10. Provide summary financial projections of income and expenditure and expected return on initial investment. The financial projections should indicate how much seed funding is required from the organisation to start the project and estimates of future costs and income for the duration of the project. Amounts for all estimates need to be justified either as notes to the projections or in a separate and appropriately labelled Appendix. Justification must include clear explanation of calculations and estimates and evidence of research to show where amounts were derived.

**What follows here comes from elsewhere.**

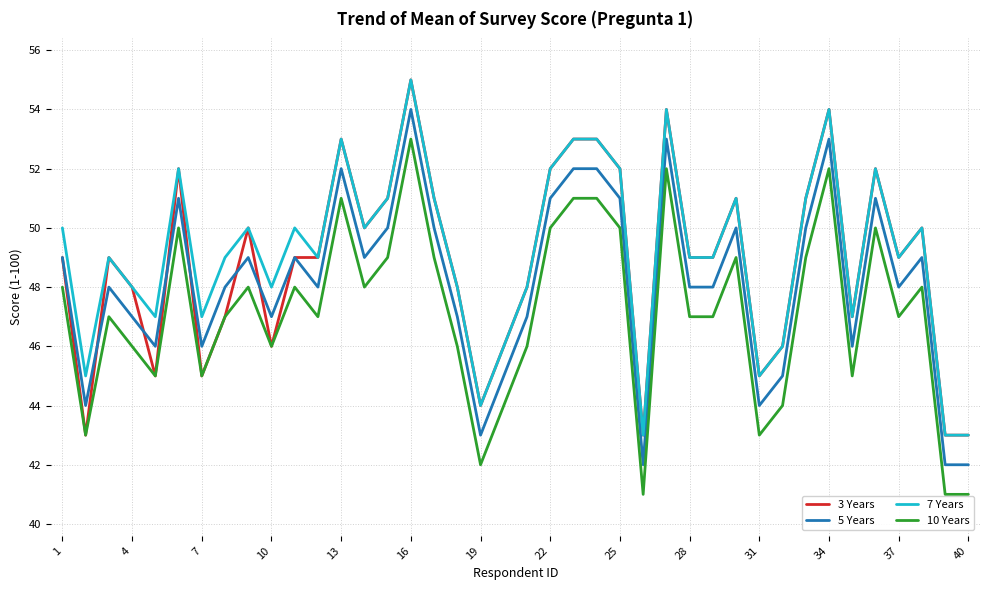

True or false: 7 Years and 5 Years intersect in this chart.

False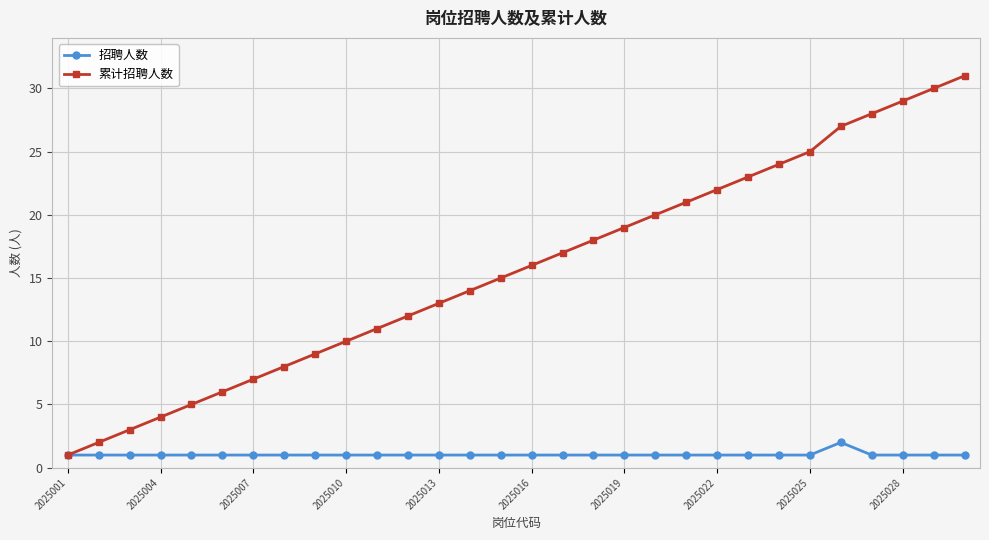

Which series has the largest total across all categories?

累计招聘人数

11. Finally provide a clear justification of the viability of your project in terms of its costs and benefits to the organisation and its return on investment.

9. References

  • Harvard referencing style must be used throughout the proposal to correctly acknowledge all sources in the body of your report with a matching entry in the reference list. Show all quotes and in-text citations correctly, especially if you are quoting from websites, which students often neglect.There are many good
  • The Reference list must be properly formatted in accordance with Harvard style guide and be in alphabetical order. It must include details of each reference used in the annotated bibliographies.
  • Demonstrate use of each reference in the Reference list (including those selected for the annotated bibliographies) by providing appropriate citations (Harvard Style) throughout the body of the proposal. Do NOT use footnotes. Lack of referencing,or lack of care/attention to detail in the formatting of references and in-text citations will be heavily penalised in the marking of the business concept proposals.

10. Appendices

• Appendix 1: The Project Team

Provide background of each of the project team by creating a brief narrative statement (one paragraph = 100 words) for each member. The narrative statements are to be consistent in style, and are to be written in the third person, highlighting qualifications and experience of relevance to the proposal. The narrative statements are about the experience and capabilities of each person. (They are NOT a description of who did what on the assignment!) (Such capability statements are often a critical element for assessors of project proposals, tenders and consultancy proposals, and sometimes the first thing decision makers will look at to judge if the team looks capable of delivering the project.)

Appendix 2- Annotated bibliography

Four (4) Annotated Bibliographies based on academic (not web sites) references are to be researched and created. These bibliographies must be based on references that were actually used in developing the Business Concept Proposal and were cited in the body of the proposal and were included in the reference list. The annotated bibliographies are to be included as an appendix. Format should be as per instructions in ‘VU Collaborate’,

References selected must provide evidence of substantial wider reading in recognised academic research publications and journal articles. The use of website material, Wikipedia, or popular press (eg. newspaper), is NOT acceptable. References already provided in the BFP1100, BPD1100 or BPD2100 Resource Manuals or textbooks prescribed in other subjects should also not be used.

Other appendices – as required

Use additional appendices only if appropriate to support information in the body of the proposal. For example supporting calculations and justifications for your financial estimates, additional country analysis, supporting information for the background to the project or your organisation or its industry referred to in your introduction or your market analysis. Appendices can be carefully used to ensure you meet the page limits in your proposal.